Problem statement:
Every line of the records that holds the word "custom" should be copied.

Data shown:
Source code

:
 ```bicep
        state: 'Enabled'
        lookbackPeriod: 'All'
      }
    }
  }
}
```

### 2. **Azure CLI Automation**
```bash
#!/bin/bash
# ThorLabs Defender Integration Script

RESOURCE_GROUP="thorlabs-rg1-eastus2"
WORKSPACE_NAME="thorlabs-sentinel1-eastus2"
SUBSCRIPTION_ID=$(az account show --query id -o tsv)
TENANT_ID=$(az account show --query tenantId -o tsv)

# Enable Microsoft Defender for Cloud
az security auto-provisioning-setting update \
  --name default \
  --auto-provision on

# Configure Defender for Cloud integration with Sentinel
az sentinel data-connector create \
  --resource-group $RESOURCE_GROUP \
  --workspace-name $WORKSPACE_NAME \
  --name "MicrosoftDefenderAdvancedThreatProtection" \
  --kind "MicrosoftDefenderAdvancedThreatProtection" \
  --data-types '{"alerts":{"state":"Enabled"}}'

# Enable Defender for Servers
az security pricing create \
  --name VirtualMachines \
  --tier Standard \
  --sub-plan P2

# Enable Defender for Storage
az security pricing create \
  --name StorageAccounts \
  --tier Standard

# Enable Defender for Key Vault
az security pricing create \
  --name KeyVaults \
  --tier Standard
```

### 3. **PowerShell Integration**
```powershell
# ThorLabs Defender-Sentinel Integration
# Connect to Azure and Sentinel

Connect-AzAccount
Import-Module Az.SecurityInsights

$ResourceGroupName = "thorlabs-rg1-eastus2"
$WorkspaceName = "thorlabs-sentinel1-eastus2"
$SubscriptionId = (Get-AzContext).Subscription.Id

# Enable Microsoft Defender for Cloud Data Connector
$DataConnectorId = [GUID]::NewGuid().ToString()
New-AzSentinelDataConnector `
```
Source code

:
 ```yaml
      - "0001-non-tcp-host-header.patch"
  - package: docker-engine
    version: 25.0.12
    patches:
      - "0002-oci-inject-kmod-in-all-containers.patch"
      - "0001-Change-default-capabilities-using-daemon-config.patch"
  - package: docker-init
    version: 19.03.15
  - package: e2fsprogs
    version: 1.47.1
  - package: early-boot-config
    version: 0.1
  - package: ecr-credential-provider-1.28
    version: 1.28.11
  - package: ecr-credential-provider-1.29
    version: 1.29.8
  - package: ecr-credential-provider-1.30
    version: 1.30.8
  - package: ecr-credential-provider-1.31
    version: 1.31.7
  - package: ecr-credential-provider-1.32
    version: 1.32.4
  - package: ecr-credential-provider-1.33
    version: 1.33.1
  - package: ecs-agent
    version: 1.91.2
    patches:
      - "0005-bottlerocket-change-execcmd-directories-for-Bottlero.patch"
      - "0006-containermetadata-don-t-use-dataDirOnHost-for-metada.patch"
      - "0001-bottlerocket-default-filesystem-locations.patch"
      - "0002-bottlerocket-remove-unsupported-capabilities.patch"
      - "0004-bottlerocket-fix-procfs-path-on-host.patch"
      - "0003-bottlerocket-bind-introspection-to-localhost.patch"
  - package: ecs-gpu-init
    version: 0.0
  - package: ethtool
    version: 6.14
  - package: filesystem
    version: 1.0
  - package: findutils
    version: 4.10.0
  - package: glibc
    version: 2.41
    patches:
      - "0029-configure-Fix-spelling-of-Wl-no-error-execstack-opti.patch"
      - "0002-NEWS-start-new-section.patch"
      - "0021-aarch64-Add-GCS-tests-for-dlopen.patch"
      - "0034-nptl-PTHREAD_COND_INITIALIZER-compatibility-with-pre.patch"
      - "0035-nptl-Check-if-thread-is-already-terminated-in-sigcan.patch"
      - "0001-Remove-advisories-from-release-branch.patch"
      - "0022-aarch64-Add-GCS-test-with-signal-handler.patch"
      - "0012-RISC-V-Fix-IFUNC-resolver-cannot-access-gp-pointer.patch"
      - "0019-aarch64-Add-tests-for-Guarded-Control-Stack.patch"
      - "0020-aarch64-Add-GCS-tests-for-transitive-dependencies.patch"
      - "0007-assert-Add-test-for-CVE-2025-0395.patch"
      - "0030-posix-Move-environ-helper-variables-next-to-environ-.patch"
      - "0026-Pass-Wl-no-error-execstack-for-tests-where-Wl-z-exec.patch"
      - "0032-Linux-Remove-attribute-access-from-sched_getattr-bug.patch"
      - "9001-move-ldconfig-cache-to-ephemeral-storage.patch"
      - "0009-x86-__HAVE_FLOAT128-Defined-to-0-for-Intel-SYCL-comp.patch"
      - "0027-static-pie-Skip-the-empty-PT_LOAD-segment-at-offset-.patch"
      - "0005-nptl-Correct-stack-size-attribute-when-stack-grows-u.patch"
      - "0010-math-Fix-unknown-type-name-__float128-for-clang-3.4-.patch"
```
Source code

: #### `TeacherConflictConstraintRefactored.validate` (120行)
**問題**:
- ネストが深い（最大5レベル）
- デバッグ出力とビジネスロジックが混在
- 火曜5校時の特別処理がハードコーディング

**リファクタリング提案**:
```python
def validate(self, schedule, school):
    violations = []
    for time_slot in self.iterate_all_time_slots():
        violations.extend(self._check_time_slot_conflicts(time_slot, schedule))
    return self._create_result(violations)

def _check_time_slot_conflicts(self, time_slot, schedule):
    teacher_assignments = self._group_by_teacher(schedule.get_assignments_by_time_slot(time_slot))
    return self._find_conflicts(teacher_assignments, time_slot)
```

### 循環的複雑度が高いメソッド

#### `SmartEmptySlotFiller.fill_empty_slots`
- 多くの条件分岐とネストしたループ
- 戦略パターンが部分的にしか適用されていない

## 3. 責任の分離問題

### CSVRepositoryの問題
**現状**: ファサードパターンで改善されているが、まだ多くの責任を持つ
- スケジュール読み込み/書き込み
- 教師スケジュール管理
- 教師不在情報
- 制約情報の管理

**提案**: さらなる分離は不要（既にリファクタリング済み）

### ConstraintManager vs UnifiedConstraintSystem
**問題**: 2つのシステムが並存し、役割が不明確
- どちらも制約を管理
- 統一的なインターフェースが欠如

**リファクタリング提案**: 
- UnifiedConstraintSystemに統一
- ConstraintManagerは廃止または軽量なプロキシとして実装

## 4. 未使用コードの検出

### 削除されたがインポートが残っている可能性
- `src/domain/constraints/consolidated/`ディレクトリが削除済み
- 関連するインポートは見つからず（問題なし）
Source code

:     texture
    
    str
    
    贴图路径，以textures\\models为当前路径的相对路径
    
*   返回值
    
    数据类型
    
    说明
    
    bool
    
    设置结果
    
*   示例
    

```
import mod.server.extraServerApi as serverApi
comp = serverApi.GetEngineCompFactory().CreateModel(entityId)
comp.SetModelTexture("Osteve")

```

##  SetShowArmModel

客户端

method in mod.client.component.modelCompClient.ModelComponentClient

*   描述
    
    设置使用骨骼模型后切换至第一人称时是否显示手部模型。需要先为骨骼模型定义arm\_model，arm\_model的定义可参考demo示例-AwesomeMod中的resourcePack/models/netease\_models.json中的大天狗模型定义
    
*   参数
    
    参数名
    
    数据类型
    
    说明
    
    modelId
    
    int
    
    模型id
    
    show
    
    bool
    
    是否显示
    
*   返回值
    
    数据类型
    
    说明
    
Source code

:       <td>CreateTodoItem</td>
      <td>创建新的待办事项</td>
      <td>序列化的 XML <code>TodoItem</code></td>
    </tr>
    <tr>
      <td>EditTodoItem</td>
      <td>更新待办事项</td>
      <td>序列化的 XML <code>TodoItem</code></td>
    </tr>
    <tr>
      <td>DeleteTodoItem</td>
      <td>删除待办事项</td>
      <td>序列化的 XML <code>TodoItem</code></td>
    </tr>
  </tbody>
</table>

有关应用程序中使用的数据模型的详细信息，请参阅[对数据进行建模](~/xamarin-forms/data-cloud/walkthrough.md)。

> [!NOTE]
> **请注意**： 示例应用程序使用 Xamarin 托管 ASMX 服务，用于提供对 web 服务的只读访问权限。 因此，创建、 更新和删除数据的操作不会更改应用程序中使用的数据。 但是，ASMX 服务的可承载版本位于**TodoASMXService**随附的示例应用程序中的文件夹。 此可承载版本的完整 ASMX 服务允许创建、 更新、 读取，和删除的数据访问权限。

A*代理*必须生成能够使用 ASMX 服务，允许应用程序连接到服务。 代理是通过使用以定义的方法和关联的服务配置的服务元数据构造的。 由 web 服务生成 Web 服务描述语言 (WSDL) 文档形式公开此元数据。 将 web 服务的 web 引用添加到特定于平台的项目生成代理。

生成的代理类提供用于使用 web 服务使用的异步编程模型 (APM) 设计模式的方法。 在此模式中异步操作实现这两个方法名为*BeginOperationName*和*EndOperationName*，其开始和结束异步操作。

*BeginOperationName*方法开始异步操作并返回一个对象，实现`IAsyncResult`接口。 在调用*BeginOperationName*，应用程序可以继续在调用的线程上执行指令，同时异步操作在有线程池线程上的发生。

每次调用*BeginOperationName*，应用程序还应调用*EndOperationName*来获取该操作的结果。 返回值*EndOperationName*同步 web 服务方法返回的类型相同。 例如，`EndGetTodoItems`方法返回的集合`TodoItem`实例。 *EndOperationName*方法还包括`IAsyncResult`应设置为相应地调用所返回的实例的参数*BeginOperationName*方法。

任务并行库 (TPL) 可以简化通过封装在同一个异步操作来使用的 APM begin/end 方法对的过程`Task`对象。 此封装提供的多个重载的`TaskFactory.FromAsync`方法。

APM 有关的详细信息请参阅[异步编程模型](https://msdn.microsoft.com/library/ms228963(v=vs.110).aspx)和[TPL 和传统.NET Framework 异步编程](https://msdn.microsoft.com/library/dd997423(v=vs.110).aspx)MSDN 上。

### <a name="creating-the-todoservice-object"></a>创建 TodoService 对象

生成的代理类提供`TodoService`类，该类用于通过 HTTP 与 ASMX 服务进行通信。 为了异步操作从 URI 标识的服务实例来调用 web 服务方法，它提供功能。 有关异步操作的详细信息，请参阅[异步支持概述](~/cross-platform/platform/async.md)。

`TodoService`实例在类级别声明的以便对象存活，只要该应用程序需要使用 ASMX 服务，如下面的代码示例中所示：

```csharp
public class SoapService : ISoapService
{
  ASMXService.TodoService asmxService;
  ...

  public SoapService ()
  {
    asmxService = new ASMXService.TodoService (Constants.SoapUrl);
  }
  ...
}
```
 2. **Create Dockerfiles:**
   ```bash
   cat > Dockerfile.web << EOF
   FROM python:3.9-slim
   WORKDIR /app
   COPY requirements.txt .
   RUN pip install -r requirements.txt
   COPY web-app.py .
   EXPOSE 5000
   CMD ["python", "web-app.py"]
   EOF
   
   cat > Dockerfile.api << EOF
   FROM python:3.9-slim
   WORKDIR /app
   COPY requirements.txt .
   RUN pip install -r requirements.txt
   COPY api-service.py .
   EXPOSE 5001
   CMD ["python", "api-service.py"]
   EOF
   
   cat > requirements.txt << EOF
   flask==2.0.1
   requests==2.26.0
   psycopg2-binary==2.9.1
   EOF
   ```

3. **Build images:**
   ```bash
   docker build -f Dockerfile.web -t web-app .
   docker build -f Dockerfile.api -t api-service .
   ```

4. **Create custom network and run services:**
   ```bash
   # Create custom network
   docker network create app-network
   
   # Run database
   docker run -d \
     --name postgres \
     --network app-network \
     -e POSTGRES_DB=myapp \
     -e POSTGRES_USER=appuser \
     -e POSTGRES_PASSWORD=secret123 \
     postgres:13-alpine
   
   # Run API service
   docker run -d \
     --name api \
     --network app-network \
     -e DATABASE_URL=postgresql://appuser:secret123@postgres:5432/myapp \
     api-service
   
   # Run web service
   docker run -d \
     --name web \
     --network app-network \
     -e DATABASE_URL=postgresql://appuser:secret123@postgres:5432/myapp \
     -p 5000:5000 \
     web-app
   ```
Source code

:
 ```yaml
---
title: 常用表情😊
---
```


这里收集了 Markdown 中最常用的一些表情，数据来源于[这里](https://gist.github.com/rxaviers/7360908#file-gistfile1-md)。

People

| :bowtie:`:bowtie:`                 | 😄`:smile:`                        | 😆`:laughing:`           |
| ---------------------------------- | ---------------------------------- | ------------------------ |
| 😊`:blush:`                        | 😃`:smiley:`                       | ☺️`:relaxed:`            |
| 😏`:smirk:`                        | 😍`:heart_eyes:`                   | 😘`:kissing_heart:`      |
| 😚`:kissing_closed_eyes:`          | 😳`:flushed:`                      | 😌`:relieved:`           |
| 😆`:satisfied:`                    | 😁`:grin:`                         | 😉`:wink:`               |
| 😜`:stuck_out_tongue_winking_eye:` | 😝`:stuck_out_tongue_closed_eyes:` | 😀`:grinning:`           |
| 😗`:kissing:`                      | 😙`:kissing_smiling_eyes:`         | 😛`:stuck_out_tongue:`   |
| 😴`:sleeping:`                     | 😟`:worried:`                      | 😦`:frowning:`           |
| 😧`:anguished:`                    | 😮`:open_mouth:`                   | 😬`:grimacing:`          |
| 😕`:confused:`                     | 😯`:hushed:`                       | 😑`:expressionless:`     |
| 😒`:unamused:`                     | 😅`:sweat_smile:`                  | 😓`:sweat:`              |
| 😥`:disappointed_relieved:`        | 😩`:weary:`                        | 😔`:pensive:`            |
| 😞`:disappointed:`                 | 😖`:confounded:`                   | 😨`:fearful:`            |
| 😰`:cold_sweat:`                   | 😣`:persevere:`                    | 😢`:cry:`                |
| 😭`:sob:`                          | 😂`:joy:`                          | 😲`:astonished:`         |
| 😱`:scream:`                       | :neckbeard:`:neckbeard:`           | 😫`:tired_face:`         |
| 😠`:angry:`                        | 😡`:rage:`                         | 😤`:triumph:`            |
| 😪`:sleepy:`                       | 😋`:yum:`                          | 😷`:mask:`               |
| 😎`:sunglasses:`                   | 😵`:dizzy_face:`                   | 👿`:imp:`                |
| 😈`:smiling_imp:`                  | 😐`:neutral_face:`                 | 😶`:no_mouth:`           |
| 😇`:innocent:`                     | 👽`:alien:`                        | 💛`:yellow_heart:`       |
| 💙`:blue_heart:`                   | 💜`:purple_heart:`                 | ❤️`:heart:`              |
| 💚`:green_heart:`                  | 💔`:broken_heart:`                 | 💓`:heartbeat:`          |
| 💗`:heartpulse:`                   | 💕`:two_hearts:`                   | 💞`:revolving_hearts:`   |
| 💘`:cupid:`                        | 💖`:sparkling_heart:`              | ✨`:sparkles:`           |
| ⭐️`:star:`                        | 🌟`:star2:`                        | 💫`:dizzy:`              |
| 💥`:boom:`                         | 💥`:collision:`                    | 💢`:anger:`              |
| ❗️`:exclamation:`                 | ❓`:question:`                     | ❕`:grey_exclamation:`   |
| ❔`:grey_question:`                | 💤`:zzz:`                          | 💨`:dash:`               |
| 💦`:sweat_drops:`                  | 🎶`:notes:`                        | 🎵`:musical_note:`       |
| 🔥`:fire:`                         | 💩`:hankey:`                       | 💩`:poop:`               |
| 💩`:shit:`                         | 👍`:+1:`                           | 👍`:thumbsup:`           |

Answer:
4. **Create custom network and run services:**
   # Create custom network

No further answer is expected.